Choose the Right Variant

  • For maximum performance: Match the engine variant to your GPU
  • For compatibility: CPU variants work everywhere but are slower
  • For memory-constrained systems: Some variants are more memory-efficient

Keep Engines Updated

New versions often include:

  • Performance improvements
  • Bug fixes
  • Support for new model architectures
  • Security patches

Manage Disk Space

Engine packages can be large (100MB - 1GB+). Periodically:

  • Remove unused engine variants
  • Check the Files tab to see installation sizes
  • Keep only the variants you actively use

Integration with Model Loading

The Engines page works closely with the model loading system:

  1. Model Format Detection: When you load a model, Backend.AI GO checks its format (GGUF, Safetensors, etc.).

  2. Engine Resolution: The app finds an installed engine that supports that format.

  3. Format-Specific Defaults: Check your configured default engine for the format in Settings.

  4. Priority-Based Selection: If no default is set, engines are selected based on priority:

    • For Safetensors format: MLXcel > MLX LM
    • For GGUF format: llama.cpp (with GPU acceleration preferred)
  5. Hardware Optimization: Within the same priority level, GPU-accelerated variants are preferred over CPU-only.

Setting Format Defaults

Go to Settings > Inference > Default engines by format to configure which engine should be used for each model format.

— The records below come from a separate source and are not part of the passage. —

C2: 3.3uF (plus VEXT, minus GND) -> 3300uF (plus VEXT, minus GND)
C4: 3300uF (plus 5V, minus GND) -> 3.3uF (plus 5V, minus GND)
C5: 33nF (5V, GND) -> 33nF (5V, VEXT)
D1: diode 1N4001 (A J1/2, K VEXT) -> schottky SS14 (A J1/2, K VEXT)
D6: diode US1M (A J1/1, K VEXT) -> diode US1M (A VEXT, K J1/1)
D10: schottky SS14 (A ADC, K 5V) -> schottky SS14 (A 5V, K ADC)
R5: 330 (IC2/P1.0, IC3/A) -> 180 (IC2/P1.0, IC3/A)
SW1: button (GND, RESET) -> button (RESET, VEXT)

This is especially useful when you have both MLXcel and MLX LM installed and want to choose which one handles Safetensors models.

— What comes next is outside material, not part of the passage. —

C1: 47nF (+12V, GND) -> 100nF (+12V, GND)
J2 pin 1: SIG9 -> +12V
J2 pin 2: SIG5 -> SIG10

For more details on model loading, see:


Technical Details

Engine Package Format

Engine packages use the .baiengine format:

  • ZIP archive containing binaries and metadata
  • manifest.json describes the engine and its requirements
  • Checksums ensure file integrity
  • Platform-specific builds for each OS/architecture

Directory Structure

~/.backend-ai-go/
├── engines/
│   ├── incoming/              # Offline package staging
│   ├── installed.json         # Installed engines registry
│   ├── llama-cpp-metal/       # Engine: llama.cpp with Metal
│   ├── llama-cpp-cuda13/      # Engine: llama.cpp with CUDA 13
│   └── mlx/                   # Engine: MLX
├── runtimes/
│   ├── installed.json         # Installed runtimes registry
│   ├── cuda13-runtime/        # Runtime: CUDA 13
│   └── hip-runtime/           # Runtime: AMD HIP
├── logs/                      # Application logs
└── config/                    # Configuration files

Supported Accelerators

Accelerator Platform Description
metal macOS Apple Metal for M-series chips
cuda Windows, Linux NVIDIA CUDA
rocm Linux AMD ROCm
hip Windows AMD HIP (Windows port of ROCm)
vulkan All Cross-platform GPU API
sycl All Intel oneAPI SYCL
cpu All Fallback CPU-only inference

The Engines system ensures you always have the optimal inference backend for your hardware, making local AI both accessible and performant.